Nonetheless, due to the huge drop in nominal GDP in 2020, both emerging markets and low-income nations are confronting high debt ratios. In developing markets, public debt hit new highs, while in low-income nations; it reached new highs not seen since the early 2000s, when many people benefited from debt relief programmes.

A delicate balancing act

The massive debt rise was justified by the necessity to safeguard people’s lives, keep their employment, and avert a wave of bankruptcies. The social and economic repercussions of governments failing to act would have been disastrous. However, when finance circumstances tighten, however, debt accumulation exacerbates vulnerabilities.

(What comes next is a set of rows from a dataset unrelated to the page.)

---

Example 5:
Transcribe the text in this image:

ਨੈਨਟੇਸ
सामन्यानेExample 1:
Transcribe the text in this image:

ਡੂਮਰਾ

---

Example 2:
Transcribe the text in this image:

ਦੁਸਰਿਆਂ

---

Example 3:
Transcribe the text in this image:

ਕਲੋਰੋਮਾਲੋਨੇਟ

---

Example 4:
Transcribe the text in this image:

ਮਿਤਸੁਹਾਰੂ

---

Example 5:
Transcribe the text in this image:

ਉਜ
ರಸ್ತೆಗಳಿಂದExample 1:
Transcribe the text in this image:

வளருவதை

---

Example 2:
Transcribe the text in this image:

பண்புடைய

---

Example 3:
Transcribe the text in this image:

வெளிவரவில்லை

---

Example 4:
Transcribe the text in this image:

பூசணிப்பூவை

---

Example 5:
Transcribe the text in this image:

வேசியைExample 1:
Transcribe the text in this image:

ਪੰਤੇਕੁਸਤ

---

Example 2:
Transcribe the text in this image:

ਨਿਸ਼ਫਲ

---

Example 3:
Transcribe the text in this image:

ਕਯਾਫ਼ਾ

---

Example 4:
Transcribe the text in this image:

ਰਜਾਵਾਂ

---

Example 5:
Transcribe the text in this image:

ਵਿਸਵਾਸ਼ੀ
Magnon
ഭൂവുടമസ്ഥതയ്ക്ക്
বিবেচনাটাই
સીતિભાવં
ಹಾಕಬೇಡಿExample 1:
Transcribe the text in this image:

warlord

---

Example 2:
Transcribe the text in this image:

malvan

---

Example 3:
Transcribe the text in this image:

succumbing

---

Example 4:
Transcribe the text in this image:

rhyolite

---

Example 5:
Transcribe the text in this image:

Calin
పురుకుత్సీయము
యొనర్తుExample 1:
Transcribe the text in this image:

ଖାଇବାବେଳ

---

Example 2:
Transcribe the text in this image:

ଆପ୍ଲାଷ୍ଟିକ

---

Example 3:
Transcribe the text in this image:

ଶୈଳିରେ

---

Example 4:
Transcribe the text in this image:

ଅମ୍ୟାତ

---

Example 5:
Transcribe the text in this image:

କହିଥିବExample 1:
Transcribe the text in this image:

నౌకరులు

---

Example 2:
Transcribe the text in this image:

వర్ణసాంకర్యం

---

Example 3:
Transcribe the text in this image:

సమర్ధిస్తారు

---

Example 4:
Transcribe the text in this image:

In most situations, high debt levels limit governments’ ability to assist recovery and the private sector’s ability to invest in the medium term. In a situation of high debt and increasing inflation, finding the correct combination of fiscal and monetary policy is critical. During the worst of the epidemic, fiscal and monetary policy thankfully complimented one other. Interest rates have been pushed lower by central banks, particularly in industrialised economies.

The focus of monetary policy has shifted to growing inflation and inflation expectations. In certain circumstances, an increase in inflation and nominal GDP can assist lower debt ratios, although this is unlikely to result in a considerable reduction in debt. Borrowing costs grow as central banks boost interest rates to combat persistently rising inflation. Many developing market policy rates have already risen and are anticipated to climb higher. Central banks in industrialised nations are likewise preparing to cease their huge purchases of government debt and other assets, but how they do so will have ramifications for economic recovery and fiscal policy.

Fiscal policy will need to change when interest rates increase, especially in nations with larger debt vulnerabilities. Fiscal support, as history has shown, becomes less effective when interest rates rise, implying that increased spending (or lower taxes) would have less of an influence on economic activity and employment.